Multiplication is an important skill for students to learn. Mastering basic facts is essential and can be difficult for some students. Here are some resources to introduce the concept of multiplication and help students practice basic facts.

Books:

*2x2=Boo: A Set of Spooky Multiplication Stories*. By Loreen Leedy. 1996. 32 pages. illus. Holiday House Publishers (9780823412723). Gr 3-4.

This book uses creepy creatures like vampires and witches to explain multiplication tales. The “characters” are used in examples to count up, and in some cases down (in multiplying zeros). It only concentrates on numbers 0-5, so it should be used in the beginning multiplication lessons, or for remediation or inclusion classes.

*All Aboard Math Reader Station Stop 3 Breakfast at Danny's Diner: A Book About Multiplication*. By Judith Stamper. 2003. 48 pgs. illus. Grosset & Dunlap (9780448432106). Gr. K-3.

This books says for ages 4-8, but the reader must have mastered multiplication to understand it; or at least have a good concept of it. I like how the book uses real life examples of math in a diner to make multiplication relevant to the reader.

*The Amazing Pop-Up Multiplication Book*. By Kate Petty. 1998. 16 pgs. illus. Dutton Juvenile (9780525459989). Gr K-3.

So what kid doesn’t love a pop-up book? It may not be the longest or review all of the facts, or be an involved story behind it, but there is something to be said in a book that engages the children and makes them want to read it!

*Corkscrew Counts: A Story About Multiplication*. By Donna Jo Napoli and Richard Tchen. 2008. 32 pgs. illus. Henry Holt and Co. (9780805076646). Gr K-3.

Another book directed at younger ages but using the multiplication theories as background. But, the story is centered around a party and how many different ways they can mix up the number of people to play games. So, it looks at fact families as well.

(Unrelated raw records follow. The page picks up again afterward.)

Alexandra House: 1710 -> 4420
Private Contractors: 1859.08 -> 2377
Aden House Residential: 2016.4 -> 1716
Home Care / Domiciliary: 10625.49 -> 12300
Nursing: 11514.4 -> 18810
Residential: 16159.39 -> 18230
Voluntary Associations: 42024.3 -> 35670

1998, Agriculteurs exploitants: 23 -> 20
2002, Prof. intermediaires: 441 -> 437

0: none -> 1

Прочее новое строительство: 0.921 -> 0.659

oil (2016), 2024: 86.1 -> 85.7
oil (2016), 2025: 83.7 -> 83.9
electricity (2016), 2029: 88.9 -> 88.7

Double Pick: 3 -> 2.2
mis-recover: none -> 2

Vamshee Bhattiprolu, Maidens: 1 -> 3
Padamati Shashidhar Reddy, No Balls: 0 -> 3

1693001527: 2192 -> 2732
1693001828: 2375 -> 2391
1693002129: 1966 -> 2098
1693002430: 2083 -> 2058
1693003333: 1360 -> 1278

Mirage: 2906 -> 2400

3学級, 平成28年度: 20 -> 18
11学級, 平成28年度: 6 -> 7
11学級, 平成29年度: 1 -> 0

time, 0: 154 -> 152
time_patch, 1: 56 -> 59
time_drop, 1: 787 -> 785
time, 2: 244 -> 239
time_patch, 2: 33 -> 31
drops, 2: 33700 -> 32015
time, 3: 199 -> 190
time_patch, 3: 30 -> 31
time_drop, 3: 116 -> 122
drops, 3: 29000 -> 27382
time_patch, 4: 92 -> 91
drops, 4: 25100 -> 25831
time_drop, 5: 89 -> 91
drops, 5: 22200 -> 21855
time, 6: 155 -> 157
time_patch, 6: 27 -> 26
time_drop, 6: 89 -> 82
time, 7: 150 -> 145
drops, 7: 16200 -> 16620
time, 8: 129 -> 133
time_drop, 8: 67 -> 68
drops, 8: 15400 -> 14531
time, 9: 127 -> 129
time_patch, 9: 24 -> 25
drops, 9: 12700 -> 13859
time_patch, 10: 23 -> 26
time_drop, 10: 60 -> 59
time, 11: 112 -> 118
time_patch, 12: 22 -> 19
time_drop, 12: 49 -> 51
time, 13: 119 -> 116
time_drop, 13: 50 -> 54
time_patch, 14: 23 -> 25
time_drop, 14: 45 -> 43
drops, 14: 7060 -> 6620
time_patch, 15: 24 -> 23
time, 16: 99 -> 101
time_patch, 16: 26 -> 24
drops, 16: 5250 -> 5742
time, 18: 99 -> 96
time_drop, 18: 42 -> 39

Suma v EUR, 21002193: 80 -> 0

*Pigs Go to Market: Halloween Fun with Math and Shopping (Pigs Will Be Pigs)*. By: Amy Axelrod. 1997. 40 pgs. illus. Simon & Schuster Books for Young Readers (9780689810695). Gr 2-4.

This story is uses multiplication and a variety of math skills to compute what candy has been already eaten, and what they will need for the number of guests attending a Halloween party. It is a fun, seasonal book with pictures and multiplication equations.

Websites:

This is a good refresher site or for students that need a visual on multiplication. It has pictures and different colors to reference which pieces are being counted or multiplied.

I found this website and it reminded me of the activity we did in class. You plug numbers to multiply (up to 12), and the columns/row highlight. It shows the two ways to get the answer; by going to the row first and down the column, or the opposite. It can reinforce the fact family activity we did with crayons.

If the website above it too challenging for a student, this may suite them more. At the start of the game, the student has 16 tiles of numbers. A math problem shows in bottom left corner, and the student clicks on the correct answer and the tile disappears. Repeat until all problems are answered and all answers are gone. It gives the correct answer if incorrectly chosen and allows the student to repeat the problem later in the game to ensure understanding.

Here’s a timed 30-second game of single or double digit multiplication. While I wouldn’t use this for my struggling math students, it’s a good site to use for the advanced ones; something to use to differentiate a lesson. The clock starts counting at the first ‘card’ and will display the number correct at the end. The problems shuffle upon reload.

A math teacher created this page to give other teachers resources for multiplication & SMARTBoards. Gives the teacher a little more interactive way to teach this subject in a whole group setting. Could be used as a starter lesson before breaking into smaller groups.

**For Teachers**

*Virginia Standards of Learning*

3.5 The student will recall multiplication facts through the twelves table, and the corresponding division facts.

*Background Information from the Curriculum Framework*

- The development of computational fluency relies on quick access to number facts.
- A certain amount of practice is necessary to develop fluency with computational strategies; however, the practice must be motivating and systematic if students are to develop fluency in computation, whether mental, with manipulative materials, or with paper and pencil.
- Strategies to learn the multiplication facts through the twelves table include an understanding of multiples/skip counting, properties of zero and one as factors, pattern of nines, commutative property, and related facts.
- In order to develop and use strategies to learn the multiplication facts through the twelves table, students should use concrete materials, hundred chart, and mental mathematics.
- To extend the understanding of multiplication, three models may be used:
- The equal-sets or equal-groups model lends itself to sorting a variety of concrete objects into equal groups and reinforces repeated addition or skip counting.
- The array model, consisting of rows and columns (e.g., 3 rows of 4 columns for a 3-by-4 array) helps build the commutative property.
- The length model (e.g., a number line) also reinforces repeated addition or skip counting.